Page-level text extractions:
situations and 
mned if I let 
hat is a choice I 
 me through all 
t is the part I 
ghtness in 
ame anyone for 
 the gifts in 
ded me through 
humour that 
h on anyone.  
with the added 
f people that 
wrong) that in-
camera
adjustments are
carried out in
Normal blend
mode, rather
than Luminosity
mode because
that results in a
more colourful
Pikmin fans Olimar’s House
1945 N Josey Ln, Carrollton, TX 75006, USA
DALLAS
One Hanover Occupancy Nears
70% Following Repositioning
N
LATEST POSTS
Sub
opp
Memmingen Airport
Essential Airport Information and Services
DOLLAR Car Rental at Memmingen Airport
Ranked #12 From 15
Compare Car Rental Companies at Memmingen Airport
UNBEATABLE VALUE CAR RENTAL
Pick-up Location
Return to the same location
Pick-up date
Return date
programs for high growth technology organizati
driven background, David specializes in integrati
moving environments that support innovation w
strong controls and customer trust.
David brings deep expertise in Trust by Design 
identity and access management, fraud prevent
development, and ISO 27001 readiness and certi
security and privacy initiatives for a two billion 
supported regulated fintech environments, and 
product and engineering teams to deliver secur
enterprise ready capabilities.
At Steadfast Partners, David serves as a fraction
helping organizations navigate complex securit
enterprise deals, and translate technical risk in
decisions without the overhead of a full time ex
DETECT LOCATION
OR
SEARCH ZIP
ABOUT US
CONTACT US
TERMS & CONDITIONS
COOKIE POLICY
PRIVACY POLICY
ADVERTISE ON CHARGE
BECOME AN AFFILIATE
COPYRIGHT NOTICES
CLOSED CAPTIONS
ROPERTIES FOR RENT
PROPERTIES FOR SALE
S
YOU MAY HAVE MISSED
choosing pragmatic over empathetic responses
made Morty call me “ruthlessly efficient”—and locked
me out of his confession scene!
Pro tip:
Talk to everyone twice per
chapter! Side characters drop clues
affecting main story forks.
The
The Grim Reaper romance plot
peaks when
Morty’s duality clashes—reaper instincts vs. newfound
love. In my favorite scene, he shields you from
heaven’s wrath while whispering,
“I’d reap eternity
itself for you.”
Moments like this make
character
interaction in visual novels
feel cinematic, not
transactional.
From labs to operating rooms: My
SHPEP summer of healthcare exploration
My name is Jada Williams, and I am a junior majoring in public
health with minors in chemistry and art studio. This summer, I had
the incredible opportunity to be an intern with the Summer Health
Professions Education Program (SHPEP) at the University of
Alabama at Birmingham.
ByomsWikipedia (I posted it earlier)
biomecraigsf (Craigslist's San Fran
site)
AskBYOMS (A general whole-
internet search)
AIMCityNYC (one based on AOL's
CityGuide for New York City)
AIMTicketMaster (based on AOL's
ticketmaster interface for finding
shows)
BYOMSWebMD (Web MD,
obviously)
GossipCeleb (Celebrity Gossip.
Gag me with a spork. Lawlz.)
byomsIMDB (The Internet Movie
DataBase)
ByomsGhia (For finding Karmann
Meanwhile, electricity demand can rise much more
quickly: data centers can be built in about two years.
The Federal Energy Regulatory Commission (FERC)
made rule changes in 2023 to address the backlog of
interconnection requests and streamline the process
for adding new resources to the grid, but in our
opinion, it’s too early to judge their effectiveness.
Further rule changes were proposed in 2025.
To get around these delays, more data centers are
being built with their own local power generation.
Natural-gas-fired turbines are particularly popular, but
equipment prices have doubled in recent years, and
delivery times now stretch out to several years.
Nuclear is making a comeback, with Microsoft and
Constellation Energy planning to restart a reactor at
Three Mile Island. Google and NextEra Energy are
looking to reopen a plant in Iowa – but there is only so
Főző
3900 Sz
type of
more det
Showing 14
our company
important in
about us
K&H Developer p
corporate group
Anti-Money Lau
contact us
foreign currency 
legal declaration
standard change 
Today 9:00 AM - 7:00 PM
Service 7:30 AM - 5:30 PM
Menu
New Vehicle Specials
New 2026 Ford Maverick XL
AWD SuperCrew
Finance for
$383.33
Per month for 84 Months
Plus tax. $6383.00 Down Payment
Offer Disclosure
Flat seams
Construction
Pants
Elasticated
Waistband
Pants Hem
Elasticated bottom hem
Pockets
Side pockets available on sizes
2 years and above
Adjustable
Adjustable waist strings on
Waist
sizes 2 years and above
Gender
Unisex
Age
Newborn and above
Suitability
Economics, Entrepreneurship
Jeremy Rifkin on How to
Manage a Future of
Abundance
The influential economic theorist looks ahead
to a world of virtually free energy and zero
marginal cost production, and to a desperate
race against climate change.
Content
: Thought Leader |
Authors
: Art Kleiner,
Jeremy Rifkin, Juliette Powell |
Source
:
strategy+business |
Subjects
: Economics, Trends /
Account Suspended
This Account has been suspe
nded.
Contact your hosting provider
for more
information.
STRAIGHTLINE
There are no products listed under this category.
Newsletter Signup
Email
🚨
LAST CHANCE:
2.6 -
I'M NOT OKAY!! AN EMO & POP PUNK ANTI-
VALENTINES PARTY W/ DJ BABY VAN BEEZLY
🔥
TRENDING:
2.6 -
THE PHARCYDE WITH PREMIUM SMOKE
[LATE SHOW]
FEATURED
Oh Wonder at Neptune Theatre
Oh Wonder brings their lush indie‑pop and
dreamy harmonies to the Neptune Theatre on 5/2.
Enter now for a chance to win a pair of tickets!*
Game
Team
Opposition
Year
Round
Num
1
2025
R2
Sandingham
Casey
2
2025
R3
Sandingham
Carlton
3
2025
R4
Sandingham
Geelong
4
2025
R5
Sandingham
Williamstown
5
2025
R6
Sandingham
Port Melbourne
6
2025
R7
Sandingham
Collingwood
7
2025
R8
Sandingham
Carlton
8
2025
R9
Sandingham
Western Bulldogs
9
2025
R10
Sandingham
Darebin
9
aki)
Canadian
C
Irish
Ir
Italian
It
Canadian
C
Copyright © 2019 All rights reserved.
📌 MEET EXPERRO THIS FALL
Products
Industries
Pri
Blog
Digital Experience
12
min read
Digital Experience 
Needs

What you will do – Please return all of the entries exactly as they were given.

Written response –
situations and 
mned if I let 
hat is a choice I 
 me through all 
t is the part I 
ghtness in 
ame anyone for 
 the gifts in 
ded me through 
humour that 
h on anyone.  
with the added 
f people that 
wrong) that in-
camera
adjustments are
carried out in
Normal blend
mode, rather
than Luminosity
mode because
that results in a
more colourful
Pikmin fans Olimar’s House
1945 N Josey Ln, Carrollton, TX 75006, USA
DALLAS
One Hanover Occupancy Nears
70% Following Repositioning
N
LATEST POSTS
Sub
opp
Memmingen Airport
Essential Airport Information and Services
DOLLAR Car Rental at Memmingen Airport
Ranked #12 From 15
Compare Car Rental Companies at Memmingen Airport
UNBEATABLE VALUE CAR RENTAL
Pick-up Location
Return to the same location
Pick-up date
Return date
programs for high growth technology organizati
driven background, David specializes in integrati
moving environments that support innovation w
strong controls and customer trust.
David brings deep expertise in Trust by Design 
identity and access management, fraud prevent
development, and ISO 27001 readiness and certi
security and privacy initiatives for a two billion 
supported regulated fintech environments, and 
product and engineering teams to deliver secur
enterprise ready capabilities.
At Steadfast Partners, David serves as a fraction
helping organizations navigate complex securit
enterprise deals, and translate technical risk in
decisions without the overhead of a full time ex
DETECT LOCATION
OR
SEARCH ZIP
ABOUT US
CONTACT US
TERMS & CONDITIONS
COOKIE POLICY
PRIVACY POLICY
ADVERTISE ON CHARGE
BECOME AN AFFILIATE
COPYRIGHT NOTICES
CLOSED CAPTIONS
ROPERTIES FOR RENT
PROPERTIES FOR SALE
S
YOU MAY HAVE MISSED
choosing pragmatic over empathetic responses
made Morty call me “ruthlessly efficient”—and locked
me out of his confession scene!
Pro tip:
Talk to everyone twice per
chapter! Side characters drop clues
affecting main story forks.
The
The Grim Reaper romance plot
peaks when
Morty’s duality clashes—reaper instincts vs. newfound
love. In my favorite scene, he shields you from
heaven’s wrath while whispering,
“I’d reap eternity
itself for you.”
Moments like this make
character
interaction in visual novels
feel cinematic, not
transactional.
From labs to operating rooms: My
SHPEP summer of healthcare exploration
My name is Jada Williams, and I am a junior majoring in public
health with minors in chemistry and art studio. This summer, I had
the incredible opportunity to be an intern with the Summer Health
Professions Education Program (SHPEP) at the University of
Alabama at Birmingham.
ByomsWikipedia (I posted it earlier)
biomecraigsf (Craigslist's San Fran
site)
AskBYOMS (A general whole-
internet search)
AIMCityNYC (one based on AOL's
CityGuide for New York City)
AIMTicketMaster (based on AOL's
ticketmaster interface for finding
shows)
BYOMSWebMD (Web MD,
obviously)
GossipCeleb (Celebrity Gossip.
Gag me with a spork. Lawlz.)
byomsIMDB (The Internet Movie
DataBase)
ByomsGhia (For finding Karmann
Meanwhile, electricity demand can rise much more
quickly: data centers can be built in about two years.
The Federal Energy Regulatory Commission (FERC)
made rule changes in 2023 to address the backlog of
interconnection requests and streamline the process
for adding new resources to the grid, but in our
opinion, it’s too early to judge their effectiveness.
Further rule changes were proposed in 2025.
To get around these delays, more data centers are
being built with their own local power generation.
Natural-gas-fired turbines are particularly popular, but
equipment prices have doubled in recent years, and
delivery times now stretch out to several years.
Nuclear is making a comeback, with Microsoft and
Constellation Energy planning to restart a reactor at
Three Mile Island. Google and NextEra Energy are
looking to reopen a plant in Iowa – but there is only so
Főző
3900 Sz
type of
more det
Showing 14
our company
important in
about us
K&H Developer p
corporate group
Anti-Money Lau
contact us
foreign currency 
legal declaration
standard change 
Today 9:00 AM - 7:00 PM
Service 7:30 AM - 5:30 PM
Menu
New Vehicle Specials
New 2026 Ford Maverick XL
AWD SuperCrew
Finance for
$383.33
Per month for 84 Months
Plus tax. $6383.00 Down Payment
Offer Disclosure
Flat seams
Construction
Pants
Elasticated
Waistband
Pants Hem
Elasticated bottom hem
Pockets
Side pockets available on sizes
2 years and above
Adjustable
Adjustable waist strings on
Waist
sizes 2 years and above
Gender
Unisex
Age
Newborn and above
Suitability
Economics, Entrepreneurship
Jeremy Rifkin on How to
Manage a Future of
Abundance
The influential economic theorist looks ahead
to a world of virtually free energy and zero
marginal cost production, and to a desperate
race against climate change.
Content
: Thought Leader |
Authors
: Art Kleiner,
Jeremy Rifkin, Juliette Powell |
Source
:
strategy+business |
Subjects
: Economics, Trends /
Account Suspended
This Account has been suspe
nded.
Contact your hosting provider
for more
information.
STRAIGHTLINE
There are no products listed under this category.
Newsletter Signup
Email
🚨
LAST CHANCE:
2.6 -
I'M NOT OKAY!! AN EMO & POP PUNK ANTI-
VALENTINES PARTY W/ DJ BABY VAN BEEZLY
🔥
TRENDING:
2.6 -
THE PHARCYDE WITH PREMIUM SMOKE
[LATE SHOW]
FEATURED
Oh Wonder at Neptune Theatre
Oh Wonder brings their lush indie‑pop and
dreamy harmonies to the Neptune Theatre on 5/2.
Enter now for a chance to win a pair of tickets!*
Game
Team
Opposition
Year
Round
Num
1
2025
R2
Sandingham
Casey
2
2025
R3
Sandingham
Carlton
3
2025
R4
Sandingham
Geelong
4
2025
R5
Sandingham
Williamstown
5
2025
R6
Sandingham
Port Melbourne
6
2025
R7
Sandingham
Collingwood
7
2025
R8
Sandingham
Carlton
8
2025
R9
Sandingham
Western Bulldogs
9
2025
R10
Sandingham
Darebin
9
aki)
Canadian
C
Irish
Ir
Italian
It
Canadian
C
Copyright © 2019 All rights reserved.
📌 MEET EXPERRO THIS FALL
Products
Industries
Pri
Blog
Digital Experience
12
min read
Digital Experience 
Needs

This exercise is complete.